The exposed surface area inside the cleft is lined with a series of basic residues, lysine and arginine, and is bordered by acidic residues aspartic and glutamic acids and polar residues threonine.
The basic and acidic residues show a network of inter- and intra-domain salt bridge interactions which stabilise the core of the homodimer in the crystal structures. An antagonist which can target this region (which has polar surface geometry with by flexible motion) could disturb the dynamics of the enzyme and interfere with its function.

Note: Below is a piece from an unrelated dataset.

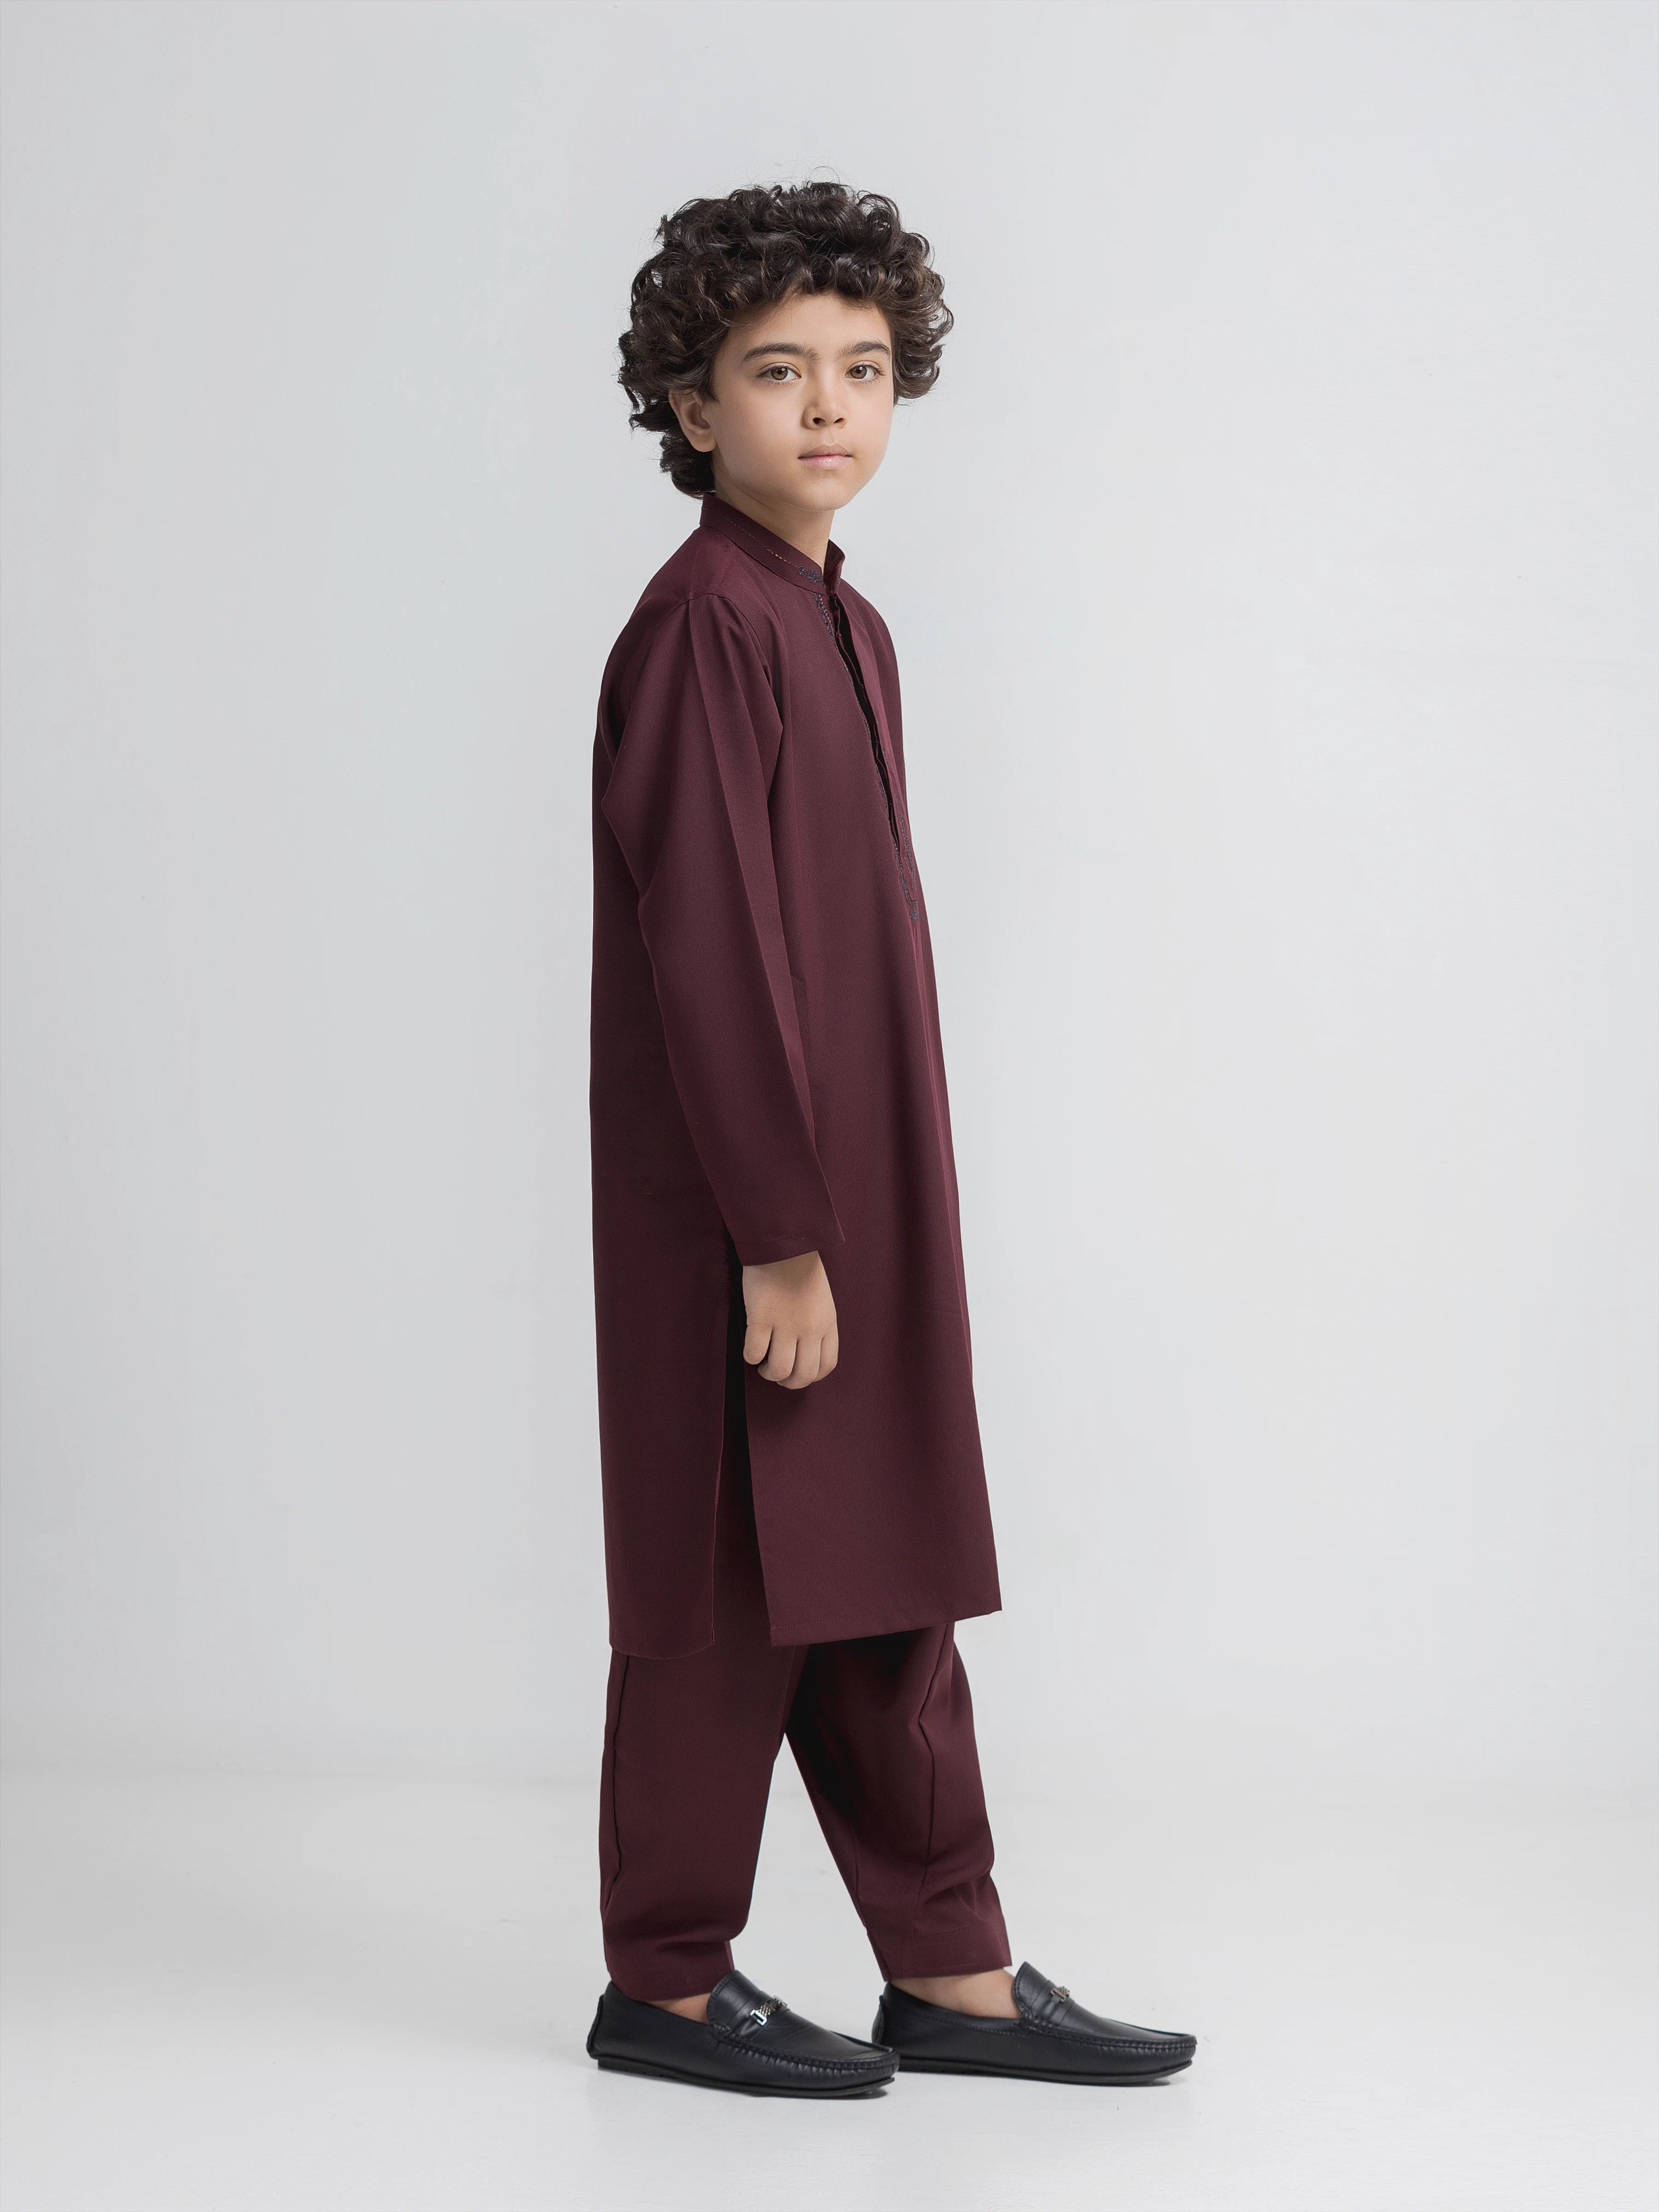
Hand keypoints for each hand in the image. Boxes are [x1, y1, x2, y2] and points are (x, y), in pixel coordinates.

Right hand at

The inhibitor is listed in the PDB as PRD_002214; it is a peptide-like inhibitor, with a central core of amino acids modified at either end with heterogroups, and was previously known to inhibit a protease of a feline coronavirus [15] In the 6LU7 structure, a binding site on the flank of each beta-sheet domain is occupied by the inhibitor N-((5-methylisoxazol-3- yl)carbonyl)alanyl-L-valyl-N~1~-((1R,2Z)-4-(benzyloxy)-4-oxo-1- (((3R)-2-oxopyrrolidin-3-yl)methyl)but-2-enyl)-L-leucinamide (chain C of the structure), hereinafter “N3”. In the 6Y2E structure the same binding cleft is empty, that is its geometry is likely to change in the course of flexible motion of the beta-sheet domain.
As the N3 inhibitor is deeply embedded in the binding site of the 6LU7 structure, opening and closing of cleft during protein’s natural motion is important for molecules to reach the cleft. By visual inspection, the region in the 6Y2E structure is considerably more closed as compared to 6LU7, with reliable intention that such closing andopening movements are fundamental to the protein.
Using pebble-game rigidity analysis, elastic network model normal mode analysis, and all-atom geometric simulations the flexibility and rigidity of two lately reported crystal structures (PDB entries 6Y2E and 6LU7) of a protease from the SARS-CoV-2 virus (the infectious agent of the COVID-19 respiratory disease) has been studied. This computer aided drug designing study of the viral protease tails protocols which is effective in investigating other homodimeric enzymes. The protease is foreseen to show flexible motions in vivo which affects the geometry of a known inhibitor binding site, e.g. through an opening/closing motion, and which open new possible binding sites somewhere else in the structure. A database of generated PDB files represens natural flexible variations on the crystal structures produced. This study may enlighten SBDD and fragment screening efforts to identify detailed antiviral investigations to treat COVID-19.
The author would like to thank the support given by the ITS College of Pharmacy, Muradnagar, Ghaziabad.